For this case with the PGE doing S3 access inside the PGE, suggest two things that can help:

  1. In the PGE, wrap the S3 download call with a try-catch, and use exponential-randomized-backoff for retries. Keep the retries to a finite max number, like 10 or so, to prevent run-aways.

  2. In the try-except catch clause, after a finite number of backed-off retries was attempted, error out with a higher-level error, and do not let the code continue as it appears to have led to the NotADirectoryError, which is less intuitive for operators. Instead, catch the error and write out your own higher-level logical error like "unable to download ... after n retries". The errors can be saved to the work-dir with files:
    • "_alt_error.txt" for the short-error message
    • "_alt_traceback.txt" for full stack trace.

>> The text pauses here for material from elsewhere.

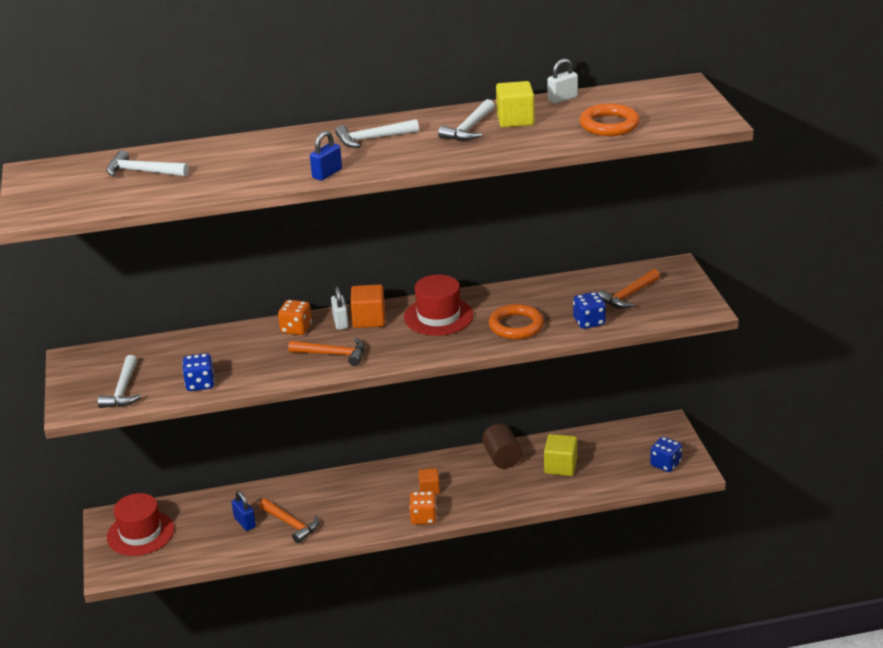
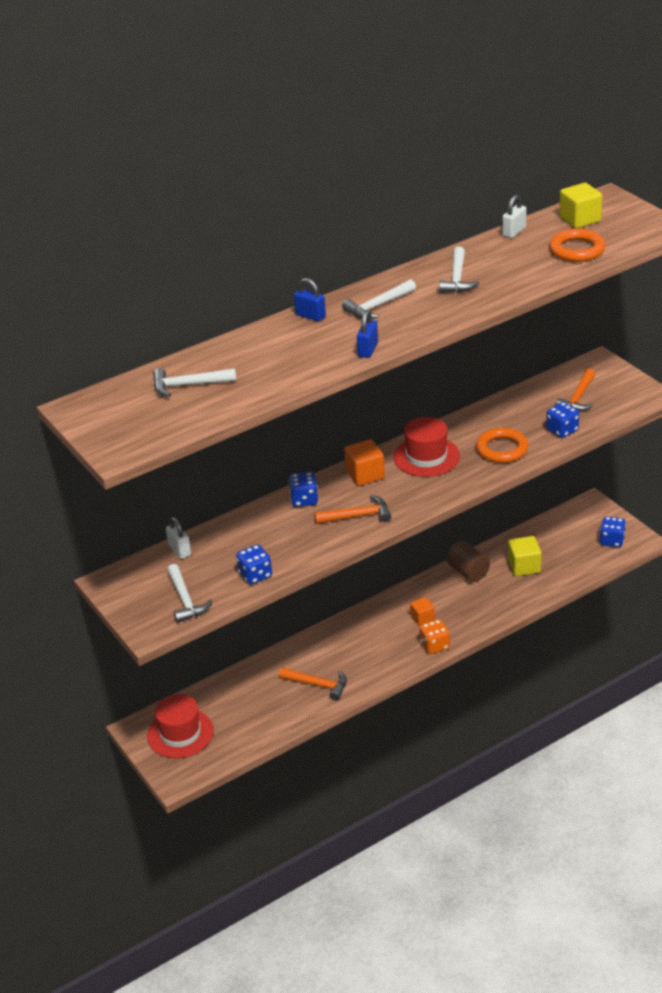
camera: 20 degrees left, 5 degrees up
(245, 522) = (273, 695): blue padlock -> blue padlock (310, 316)
(296, 329) = (304, 500): orange dice -> blue dice
(340, 322) = (341, 483): white padlock -> white padlock (179, 550)
(515, 120) = (490, 261): yellow cube -> yellow cube (580, 219)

The verdi job worker that manages the PGE will look for "_alt_error.txt" file and if it exists will propagate that as the short-error to Mozart figaro/ES to operators and for automated behavior via trigger rules. If file "_alt_traceback.txt" exists, it will propagate that as the full stack trace error.

See the following:

Notes from Matt Perry at ASF:

You could try increasing your multipart chunk size in your boto3 TransferConfig setup

you could be hitting the s3 api too much. I think there is rate limits there..
Default Rate Limits: Amazon S3 has default rate limits for each prefix in a bucket. The limits are:
PUT/COPY/POST/DELETE: at least 3,500 requests per second
GET/HEAD: at least 5,500 requests per second
Although id expect you would see 429 ERRORs if that was the case

We have found that a 128MB multipart chunk size works well for us.